_Page_:
****************************************

- Born: Beijing, China
- Education: Central Academy of Fine Arts; Berlin University of the Arts
- Known for: Contemporary Art, painting
- Notable work: Qi Baishi Knows Mondrian , Once Upon a Time in Broadway

= Liu Ye (artist) =

Chinese painter (born 1964)

Liu Ye (刘野 (劉野, Liú Yě); born in 1964) is a Beijing-based contemporary Chinese painter known for his bright-hued paintings of childlike female figures, his favourite cartoon character, Dick Bruna's Miffy, and works inspired by Piet Mondrian. Liu Ye is part of a generation of artists who grew up during the Cultural Revolution. However, unlike most acclaimed Chinese contemporary art, his works have little political implications. Instead, he prefers to use a universal language to depict his inner world. His work has been exhibited extensively in China, Europe, and the United States.

****************************************

_Listed records_:

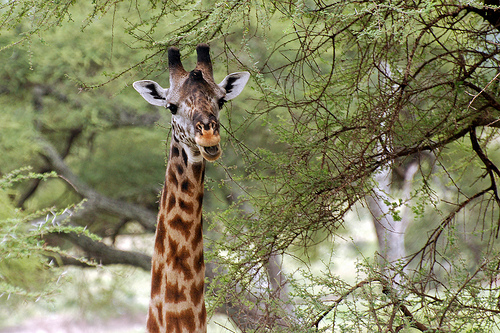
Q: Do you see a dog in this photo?
A: No, there are no dogs.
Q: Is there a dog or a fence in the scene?
A: No, there are no dogs or fences.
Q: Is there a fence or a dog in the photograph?
A: No, there are no dogs or fences.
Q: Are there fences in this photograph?
A: No, there are no fences.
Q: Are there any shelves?
A: No, there are no shelves.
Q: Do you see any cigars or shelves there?
A: No, there are no shelves or cigars.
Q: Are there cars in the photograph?
A: No, there are no cars.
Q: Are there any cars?
A: No, there are no cars.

****************************************

_Job 1_: Print everything in the article on Liu Ye from "Chinese painter (born" down to "the United States.", copying the wording without change.
_Job 2_: Carry on the article about the painter Liu Ye, beginning after its last sentence.

_Task output 1_:
Chinese painter (born 1964)

Liu Ye (刘野 (劉野, Liú Yě); born in 1964) is a Beijing-based contemporary Chinese painter known for his bright-hued paintings of childlike female figures, his favourite cartoon character, Dick Bruna's Miffy, and works inspired by Piet Mondrian. Liu Ye is part of a generation of artists who grew up during the Cultural Revolution. However, unlike most acclaimed Chinese contemporary art, his works have little political implications. Instead, he prefers to use a universal language to depict his inner world. His work has been exhibited extensively in China, Europe, and the United States.

_Task output 2_:
==Early life==
Liu Ye was born and raised in Beijing. His father was an author of children's books, who was compelled to spend much of his time working in countryside under Mao Zedong's Down to the Countryside Movement, kept many banned books hidden away in a black chest under his bed, including Hans Christian Andersen's fairy tales, tales by Alexander Pushkin, Anna Karenina, War and Peace, Journey to the West and The Water Margin. All those books and their illustrations influence Liu Ye's art continuously. From early on, Liu Ye demonstrated interest and talent in drawing. At the age of 10, Liu's father introduced him to Tan Quanshu, who became his first official art teacher. Since then, Liu took drawing lessons with Tan once or twice a week for five years, which was a significant period of time when he mastered basic artistic techniques. At 13, Liu Ye paused studying art temporarily because his left eye was found with amblyopia and the doctor believed that would affect his sense of space as an artist. But he did not give up his dream to be an artist and his amblyopia does not seem to destruct his art works.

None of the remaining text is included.